WHY USE A POLARIZER?
What does a Circular Polarizing filter do? What’s the difference between a circular and linear polarizer? Along with UV and ND filters, Polarizer filters are among the essential Digital SLR camera filters every photographer should have this filter guide will explain it all. Polarizing filters provide color and contrast enhancement. Reflected light often shows up as whitish glare that washes out color in an image. A Polarizer filter corrects this problem producing deep, dramatically blue skies. It also removes glare from non-metallic surfaces, such as windows and water. Color saturation in general, especially outdoors, can be improved significantly by using polarizer filters.
Think of a Polarizer filter as Sunglasses for your camera.
Circular Polarizer Filters (CP filter)
How does a circular polarizing filter work, it absorbs rays of sunlight, by rotating the ring you control the effect. A Circular Polarizer has the same effect as a polarizer filter and is used on cameras with beam splitting metering systems commonly found on auto focus SLR’s (for most 35mm auto-focus cameras see your camera manual). The Standard Circular Polarizer filter blocks 1.5 stops of light and is one of those must have filters.
Essential general-use improves outdoor color saturation
Produces deep dramatically blue skies
Minimizes reflections in glass and on water for both black & white and color photography
Can be rotated to achieve desired effect.
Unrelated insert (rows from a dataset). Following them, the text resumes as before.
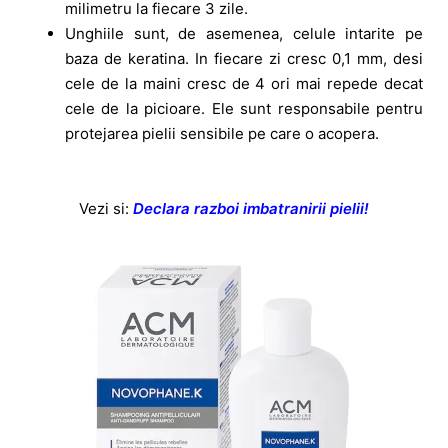
milimetru la fiecare 3 zile.
Unghiile sunt, de asemenea, celule intarite pe
baza de keratina. In fiecare zi cresc 0,1 mm, desi
cele de la maini cresc de 4 ori mai repede decat
cele de la picioare. Ele sunt responsabile pentru
protejarea pielii sensibile pe care o acopera.
Vezi si:
Declara razboi imbatranirii pielii!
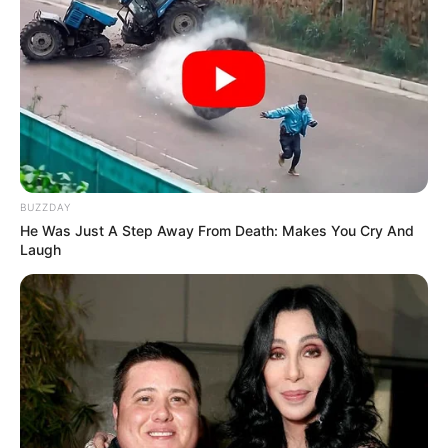
BUZZDAY
He Was Just A Step Away From Death: Makes You Cry And
Laugh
Polarizers are an essential tool in outdoor photography and videography. They add deep contrast to a scene and will help you reduce reflections off of water and or metallic surfaces.
However, know that you shouldn’t use a Polarizer in every scenario. If you are photographing a sunset, you should remove your Polarizer, as they will have no effect when shooting a sunset.
The best way to determine using a Polarizer is the following:
Make a “gun” shape with your hand, using your forefinger as the barrel and your thumb as the gun’s hammer. Point your forefinger at the sun, and know that any direction you rotate your thumb will be a good place for optimal polarization. The common rule is that you need to be pointing 90 degrees from the sun for the best results.